Listed records.
*** Block opens ***

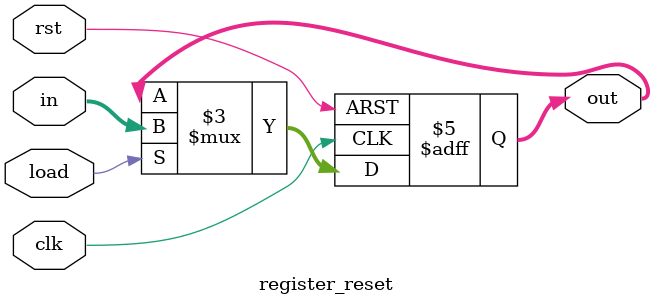
<source format=v>
module register_reset #(parameter WIDTH=8, parameter RSTVAL=8'b0) (
  input clk, rst,
  input load,
  input [WIDTH-1:0] in,
  output reg [WIDTH-1:0] out
);

  // Sync Write and Async Reset
  always @(posedge clk or negedge rst) begin
    if (!rst) out <= RSTVAL;  // reset register
    else if (load) out <= in; // write to register
  end

endmodule
</source>
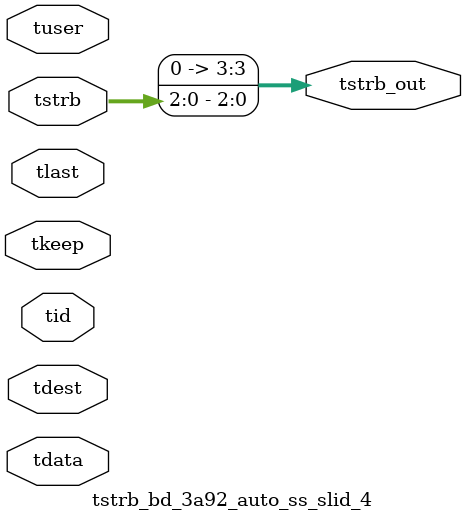
<source format=v>


`timescale 1ps/1ps

module tstrb_bd_3a92_auto_ss_slid_4 #
(
parameter C_S_AXIS_TDATA_WIDTH = 32,
parameter C_S_AXIS_TUSER_WIDTH = 0,
parameter C_S_AXIS_TID_WIDTH   = 0,
parameter C_S_AXIS_TDEST_WIDTH = 0,
parameter C_M_AXIS_TDATA_WIDTH = 32
)
(
input  [(C_S_AXIS_TDATA_WIDTH == 0 ? 1 : C_S_AXIS_TDATA_WIDTH)-1:0     ] tdata,
input  [(C_S_AXIS_TUSER_WIDTH == 0 ? 1 : C_S_AXIS_TUSER_WIDTH)-1:0     ] tuser,
input  [(C_S_AXIS_TID_WIDTH   == 0 ? 1 : C_S_AXIS_TID_WIDTH)-1:0       ] tid,
input  [(C_S_AXIS_TDEST_WIDTH == 0 ? 1 : C_S_AXIS_TDEST_WIDTH)-1:0     ] tdest,
input  [(C_S_AXIS_TDATA_WIDTH/8)-1:0 ] tkeep,
input  [(C_S_AXIS_TDATA_WIDTH/8)-1:0 ] tstrb,
input                                                                    tlast,
output [(C_M_AXIS_TDATA_WIDTH/8)-1:0 ] tstrb_out
);

assign tstrb_out = {tstrb[2:0]};

endmodule


</source>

*** Block closes ***

Required action.
If the records include pictures, omit them and transcribe everything else exactly.

Output of the task.
<source format=v>
module register_reset #(parameter WIDTH=8, parameter RSTVAL=8'b0) (
  input clk, rst,
  input load,
  input [WIDTH-1:0] in,
  output reg [WIDTH-1:0] out
);

  // Sync Write and Async Reset
  always @(posedge clk or negedge rst) begin
    if (!rst) out <= RSTVAL;  // reset register
    else if (load) out <= in; // write to register
  end

endmodule
</source>
<source format=v>


`timescale 1ps/1ps

module tstrb_bd_3a92_auto_ss_slid_4 #
(
parameter C_S_AXIS_TDATA_WIDTH = 32,
parameter C_S_AXIS_TUSER_WIDTH = 0,
parameter C_S_AXIS_TID_WIDTH   = 0,
parameter C_S_AXIS_TDEST_WIDTH = 0,
parameter C_M_AXIS_TDATA_WIDTH = 32
)
(
input  [(C_S_AXIS_TDATA_WIDTH == 0 ? 1 : C_S_AXIS_TDATA_WIDTH)-1:0     ] tdata,
input  [(C_S_AXIS_TUSER_WIDTH == 0 ? 1 : C_S_AXIS_TUSER_WIDTH)-1:0     ] tuser,
input  [(C_S_AXIS_TID_WIDTH   == 0 ? 1 : C_S_AXIS_TID_WIDTH)-1:0       ] tid,
input  [(C_S_AXIS_TDEST_WIDTH == 0 ? 1 : C_S_AXIS_TDEST_WIDTH)-1:0     ] tdest,
input  [(C_S_AXIS_TDATA_WIDTH/8)-1:0 ] tkeep,
input  [(C_S_AXIS_TDATA_WIDTH/8)-1:0 ] tstrb,
input                                                                    tlast,
output [(C_M_AXIS_TDATA_WIDTH/8)-1:0 ] tstrb_out
);

assign tstrb_out = {tstrb[2:0]};

endmodule


</source>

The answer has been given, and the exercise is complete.